I stood and took a picture of it and its surroundings, then kneeled back down for a close-up. The brass had been lying in the shadow of the hatch door. I circled it with orange chalk, then used tweezers to slip it into a plastic pouch, which I sealed and marked “CASING 1-CONTROL ROOM FLOOR.”

“Hey, what is that?”

“Shell casing,” I said, leaning through the hatchway. This was trickier because I had to be careful not to smear the chalk outline. I wasn’t sure how I would be able to pull myself into the compartment without disturbing something vital, but as it turned out I didn’t have to.

Another shell casing was standing upright against a ceiling-height cabinet or control box mounted just to the right of the hatch opening. One handed, I snapped a couple of pictures, then drew another circle, half on the deck, half on the cabinet. The casing went in a separate plastic pouch.

I extricated myself from the hatch and stood, hearing my back pop.

Grimm looked down at me, eyebrows raised. It seemed to double the length of his nose.

“You done?”

“Not even close. How much time do I have?”

He glanced at the watch fastened around his sweater’s sleeve.

“Seven minutes.”

“Shit.” I looked around. “Did anyone leave this ship after it surfaced?”

“I wouldn’t know for sure. But if they did leave, they’re drowned by now or floating around in a life jacket. Our briefing said the hatches were closed when the Rickove/s party reached the ship. Does that help?”

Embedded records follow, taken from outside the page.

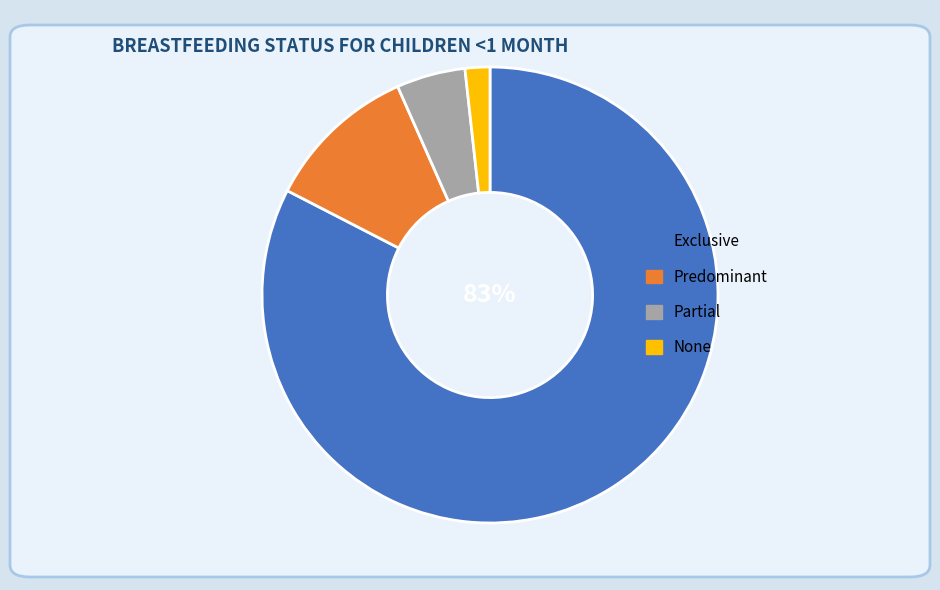

How many slices are in this pie chart?

4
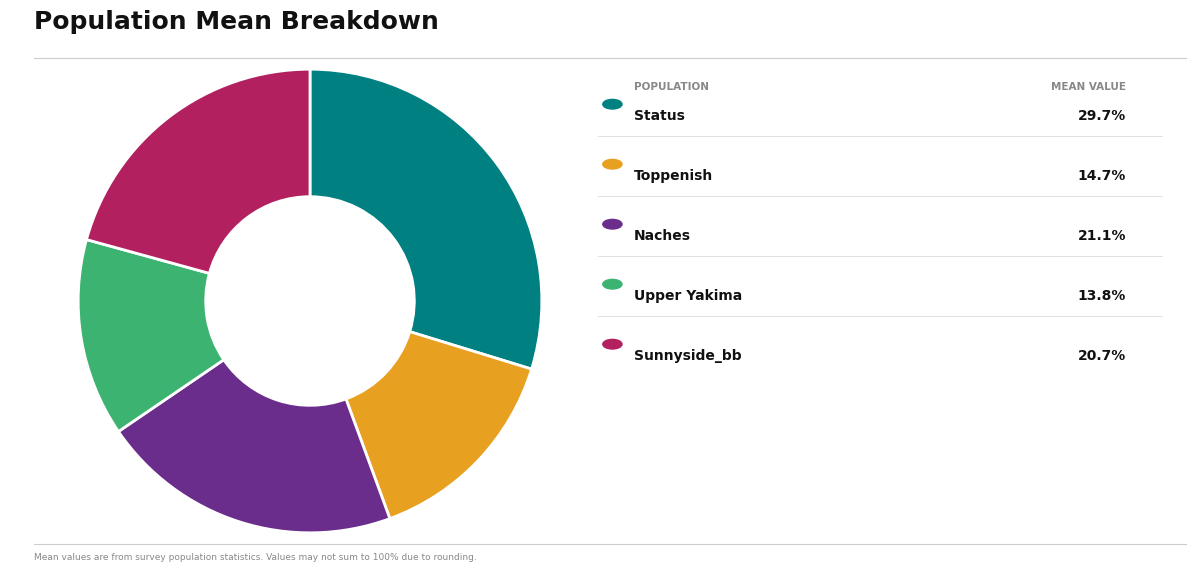

How many slices are in this pie chart?

5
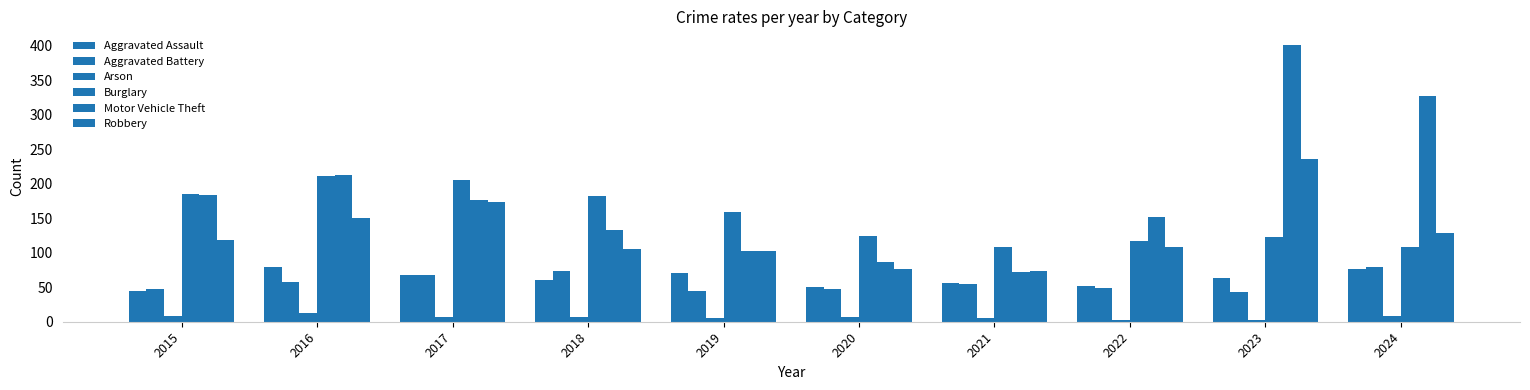

Count the number of categories in the chart.

10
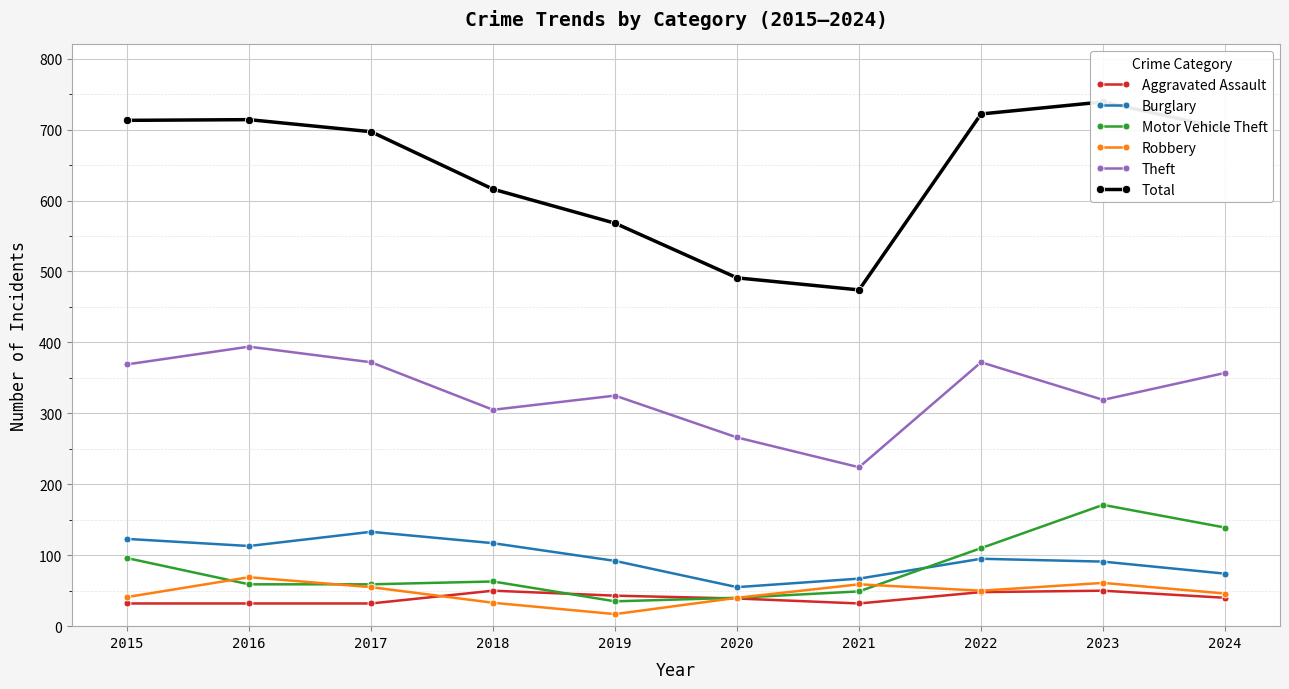

Reading left to right, extract all data points from this chart.

Aggravated Assault: 32	32	32	50	43	39	32	48	50	40
Burglary: 123	113	133	117	92	55	67	95	91	74
Motor Vehicle Theft: 96	59	59	63	35	40	49	110	171	139
Robbery: 41	69	55	33	17	40	59	50	61	46
Theft: 369	394	372	305	325	266	224	372	319	357
Total: 713	714	697	616	568	491	474	722	739	701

I almost smiled. His government-issue monotone was edged with eagerness.

“Not really. Sorry.”

Priorities and theories whirled in my head, whipped into a shapeless nebula of thought. But one idea kept floating to the surface: assuming the gun that had ejected this brass was still onboard, I needed to find it before the SEALs came onboard and kicked it into a torpedo tube or something.

“I’m going to search the ship,” I said, pivoting on the balls of my feet and moving toward the control room’s forward door.

“What? You’re going to search… what are you looking for?” Grimm was following me.

“The gun that killed this man. But wait.”

I stopped and turned again. Grimm’s chin came within inches of bouncing off my forehead as he pulled up short.

“When you guys come onboard, do you have a plan? Are you just going to rush everyplace at once, or are there priorities?”

Grimm’s confused look told me what he was going to say before his lips formed the words. I cut him off.

“What areas of the sub do you need to control first? Where are the first places Larsen will send you guys?”

“Oh. Um, we’ll secure the weapons storage and control areas first. Engineering. The control room, obviously. Everything else can wait until we’re submerged and underway, I guess. Why… hey, where are you going?”

I had walked over to the hatch and was sizing it up, plotting the best way to maneuver my way through it.